■浮気男と平凡君■-オムニバスな前提-
[峰岸照真の言い分2]
アルバイトの面接に、履歴書ってのは必要か?
答えはYES。
でも、兄の紹介なら? うーん、微妙?
手ぶらでいいと言われたから、素直に手ぶらで来たけど、本当に履歴書も何もなしでいいのかが不安。
そうは思われないけど、俺って意外に常識人なのよね。
夏休みにようやく会えた恋人は、旅行の誘いを無下にも断ってくれた。
理由は、親の脛齧りだから。
その言葉に、何の反論もできなかった。
貴璃がそう言うんなら、自分で稼いでみせるだけだ。
とはいえ今まで働いたことのない俺は、まずは大学のバイト募集に目を通すことから始めた。

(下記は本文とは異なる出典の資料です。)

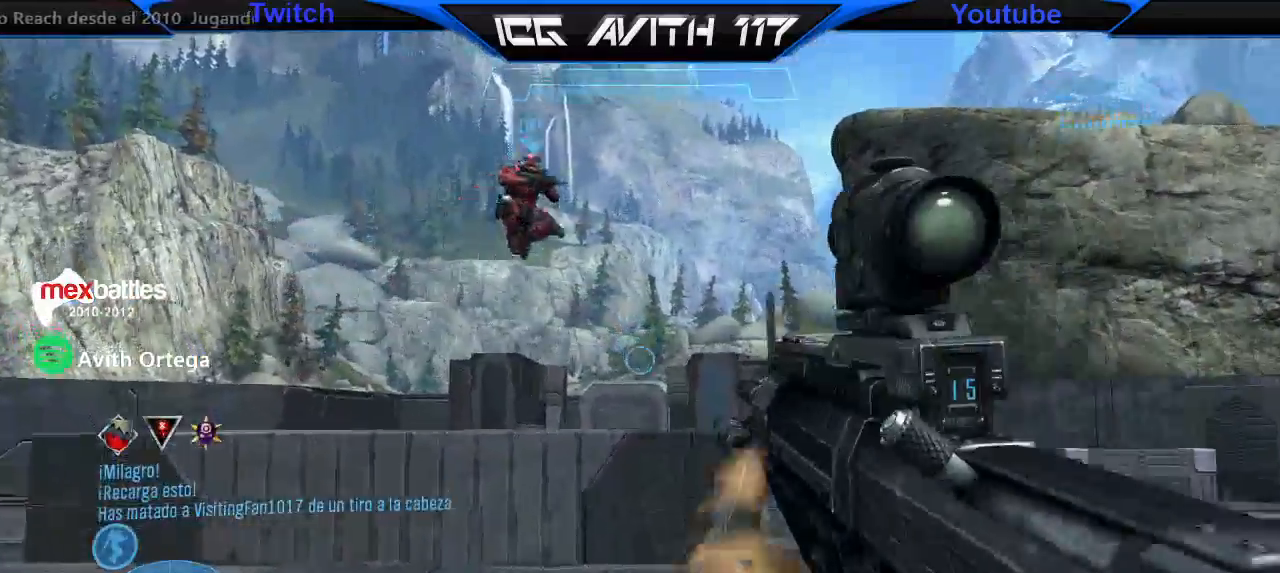
{"dt_ms": 500, "buttons": ["Y"], "left_stick": "up", "right_stick": "center", "events": [[167, "right_stick", "center"], [267, "A", "down"], [300, "A", "up"], [467, "Y", "down"]]}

家庭教師ってのが時給良かったんだけど、外見を理由に即アウト。
ん、仕方ない。
イケメンすぎるってのは、相手の親側にすれば不安要素でしかないもんね。
モデルでいいじゃん、なんて大学でできた悪友たちに勧められた。
悪いけど、そういう目立つことはしない主義だ。だからそれはパス。
肉体労働もパス。時給が安すぎるのもパス。
「ったく我儘なやつだな。あとはホストくらいしかないんじゃねーの」
そう言われて、兄貴の顔がすぐさま浮かんだ。
俺の8歳上の兄の持つ会社は、飲食関連も手掛けていたはずだ。
プライベート用――セフレ用とは別個に持つのは普通でしょ――の携帯から速攻電話すれば、兄貴は大袈裟に驚きながらもバイト先を斡旋してくれると約束してくれた。

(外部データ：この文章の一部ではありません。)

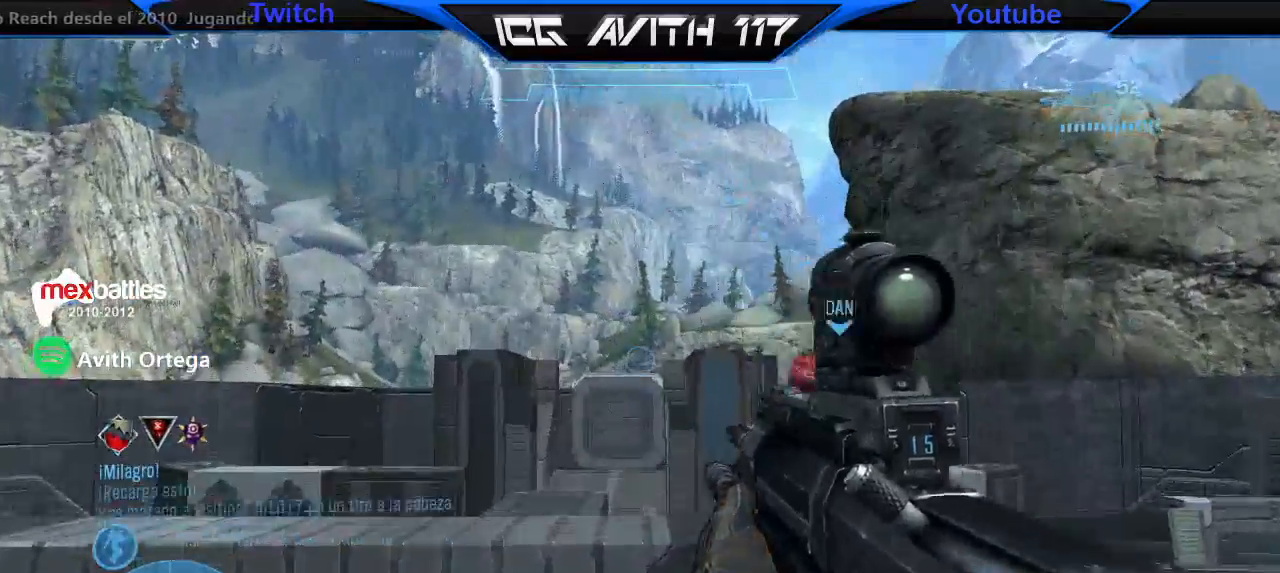
{"dt_ms": 500, "buttons": [], "left_stick": "center", "right_stick": "up", "events": [[33, "Y", "up"], [67, "Y", "down"], [133, "left_stick", "left"], [167, "Y", "up"], [333, "left_stick", "center"], [367, "right_stick", "up"]]}
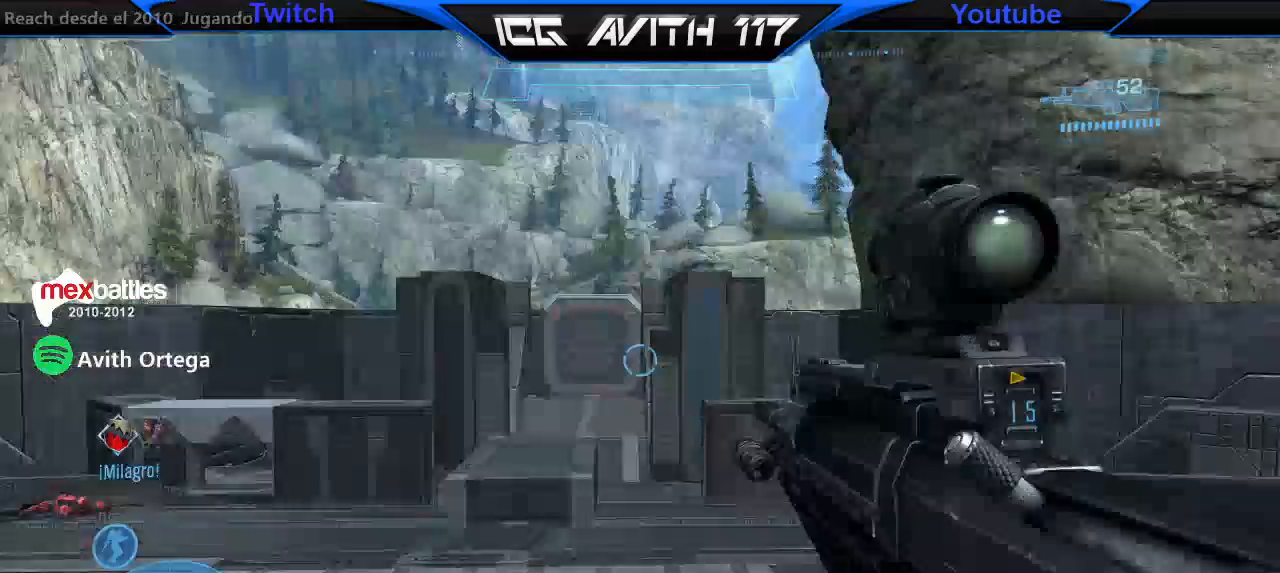
{"dt_ms": 500, "buttons": [], "left_stick": "right", "right_stick": "right", "events": [[67, "left_stick", "up-left"], [167, "right_stick", "center"], [267, "Y", "down"], [333, "Y", "up"], [333, "left_stick", "right"], [467, "right_stick", "right"]]}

で、そのバイト先の人と今から会うんだけど、待ち合わせ場所ってのがそこそこ有名なお洒落なカフェの店内。
ここも兄貴の会社が経営している店らしい。知らんかった。
あ、この店でバイトするわけじゃないから、あくまで待ち合わせの場所ってだけ。
つうかさ、先方さんの顔も名前も知らないんですけど。
連絡先も知らないんすけど、これって擦れ違ったらどうなるわけ?
「峰岸照真(みねぎしてるま)君?」
少々不安になりながら、注文したカプチーノに指をかけたところで、そう声をかけられた。
「はい、そうですけど…」
見上げながら返事をすれば、テーブルの横に立っていた男の人が、俺の前の椅子をひいて座った。
およそお洒落なカフェには不似合いというか、一人でこんな所に来るタイプに見えないというか、なんとも地味な服装で現れたごくフツーーーーの男性が、先方さんってことらしい。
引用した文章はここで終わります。